For Argument's Sake
Two writers examine the make up of an altercation
This newsletter is a collaboration between Deanne Duncombe of The Being Space and Diana Kohne of Sensory Housekeeping. Although we live in Australia and the US, we connected in a writing group and discovered that we both focus on the small details that shape our lives. We teamed up for this week’s newsletter.
Deanne
Deanne Duncombe: A fun fact about humans is that we are quick to make up stories about other people’s intentions. Something is said and, before we realise it, we’ve filled in the gaps with our own interpretation of the person, the situation, what the person meant and what it means for us. We don’t always notice we’re doing it, yet we take that story as the truth. This affects how we respond.
When I see myself about to react from my own stories, I try to pause and notice what my body is doing. I allow myself to take a breath and I ask myself how the other person might be feeling. Where might they be coming from? What am I telling myself about the situation? What moods and emotions are present for me? Then I do my best to park my opinions and stories, and shift from my assumed certainty to curiosity.
Since curiosity and questions go hand in hand, I try to achieve curiosity by turning my thoughts into a question. So, rather than an aggressive “How dare you agree to a deadline if you knew you couldn’t make it?” approach, I aim for a gentle “What would help get this done?” seek-to-understand approach.
As I become more curious, I feel myself becoming less wedded to my stories and opinions. I shift to understanding how I am interpreting the situation and noticing the impact that might have on my interaction with the other person.
From here, I can steer the conversation towards something useful, rather than something it didn’t need to become. It’s a small shift, but it seems to help.
Diana
Diana Kohne: When my child was nine months old, I took an after school teaching job. I brought my baby to the meet and greet before classes started, and my boss frowned on this. During class, someone would watch me teach, giving me pointers as I gave my lessons. Things like, not to talk so long, which was difficult to adjust on the fly, especially when the lessons were about printmaking. I began to feel like I was constantly failing.
Before each class, my boss would bring me a bucket of water so that I could set up the paper soaking stations before class. One time, class was about to start, and she had not brought the water.
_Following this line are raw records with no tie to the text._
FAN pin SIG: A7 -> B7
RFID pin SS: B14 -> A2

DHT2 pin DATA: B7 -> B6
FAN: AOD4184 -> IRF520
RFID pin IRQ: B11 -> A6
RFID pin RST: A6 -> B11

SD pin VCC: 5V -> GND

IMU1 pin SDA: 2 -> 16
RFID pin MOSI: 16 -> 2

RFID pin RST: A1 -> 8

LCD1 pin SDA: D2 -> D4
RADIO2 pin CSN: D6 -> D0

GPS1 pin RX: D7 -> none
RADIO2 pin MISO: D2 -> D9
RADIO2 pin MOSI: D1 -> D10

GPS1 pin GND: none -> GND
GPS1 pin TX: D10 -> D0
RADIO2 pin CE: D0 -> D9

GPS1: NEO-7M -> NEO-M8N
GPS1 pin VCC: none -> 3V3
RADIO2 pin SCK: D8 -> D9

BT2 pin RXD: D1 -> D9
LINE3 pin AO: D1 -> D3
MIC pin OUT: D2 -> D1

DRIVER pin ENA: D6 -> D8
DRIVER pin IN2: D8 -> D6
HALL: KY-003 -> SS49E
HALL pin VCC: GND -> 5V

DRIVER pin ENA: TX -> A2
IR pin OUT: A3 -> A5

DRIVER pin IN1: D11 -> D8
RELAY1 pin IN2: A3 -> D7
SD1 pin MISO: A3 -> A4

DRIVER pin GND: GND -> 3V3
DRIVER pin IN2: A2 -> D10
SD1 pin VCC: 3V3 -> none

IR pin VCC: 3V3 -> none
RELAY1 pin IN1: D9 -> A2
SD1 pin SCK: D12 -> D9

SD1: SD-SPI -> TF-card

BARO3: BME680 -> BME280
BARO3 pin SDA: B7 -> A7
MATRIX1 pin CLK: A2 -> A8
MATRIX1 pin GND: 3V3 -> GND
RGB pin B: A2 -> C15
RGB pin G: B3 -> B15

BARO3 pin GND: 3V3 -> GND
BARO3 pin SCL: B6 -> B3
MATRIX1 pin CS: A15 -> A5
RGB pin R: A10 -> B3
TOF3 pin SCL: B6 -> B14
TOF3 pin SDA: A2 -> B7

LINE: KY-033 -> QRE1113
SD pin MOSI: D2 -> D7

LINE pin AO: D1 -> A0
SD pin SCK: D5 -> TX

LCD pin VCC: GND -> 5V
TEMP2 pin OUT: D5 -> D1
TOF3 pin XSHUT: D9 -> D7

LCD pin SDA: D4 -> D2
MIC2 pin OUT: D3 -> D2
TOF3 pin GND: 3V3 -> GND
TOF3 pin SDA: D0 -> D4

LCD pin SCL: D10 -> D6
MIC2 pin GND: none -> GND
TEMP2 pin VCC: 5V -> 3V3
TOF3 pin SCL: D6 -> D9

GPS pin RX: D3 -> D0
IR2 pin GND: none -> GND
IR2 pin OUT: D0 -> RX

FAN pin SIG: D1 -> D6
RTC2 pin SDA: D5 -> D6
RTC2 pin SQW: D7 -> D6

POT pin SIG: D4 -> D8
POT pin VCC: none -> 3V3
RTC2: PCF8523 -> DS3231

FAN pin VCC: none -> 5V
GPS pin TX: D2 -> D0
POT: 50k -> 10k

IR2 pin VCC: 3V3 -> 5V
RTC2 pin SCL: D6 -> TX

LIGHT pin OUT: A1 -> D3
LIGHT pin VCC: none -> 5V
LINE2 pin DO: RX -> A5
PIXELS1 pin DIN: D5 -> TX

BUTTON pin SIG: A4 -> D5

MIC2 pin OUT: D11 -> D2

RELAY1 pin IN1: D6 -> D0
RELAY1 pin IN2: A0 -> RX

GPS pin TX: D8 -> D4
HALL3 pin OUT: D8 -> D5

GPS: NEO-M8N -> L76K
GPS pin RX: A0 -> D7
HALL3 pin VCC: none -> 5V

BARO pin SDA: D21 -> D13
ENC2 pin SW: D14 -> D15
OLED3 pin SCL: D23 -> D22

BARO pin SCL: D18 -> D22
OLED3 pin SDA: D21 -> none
I approached her, interrupting a pleasant conversation she had been having, and hemorrhaged my worry about the bucket not being there yet. There was no real countdown, but I felt one. It was an overreaction, compounded by my anxiety about my work performance, and the stress of being a new mom. It was all in the sound of my voice. My boss’s demeanor changed completely. She got the bucket, but she was not happy, and she treated me differently for the rest of my time teaching there. All interactions were tense. I had become an enemy. Here’s something funny though; the woman who was chatting with my boss was totally unfazed by my frantic bucket request. Some people see the worry where some people see accusation, rudeness, or being unreasonable. Now, I know to approach issues before I get upset. A simple, “Oh hi, can you tell me where the bucket is?” before I started to get anxious would have worked out a lot better. But, I also have to forgive myself for my past communication mistakes. I’m only human.









What a lovely collaboration between the two of you! I’m a big fan of the curiosity-before-judgement approach… but it can be hard to do when in states of stress or distress. Honestly Diana in the situation you describe I feel your boss could have had more curiosity- and empathy! - around your stress … that teaching situation sounds anxiety- producing! I think it’s easier, when you are the one in authority/with the balance of power, to be the one more generous with their curiosity.
Very nice! Thank you both! Fun to read your related perspectives!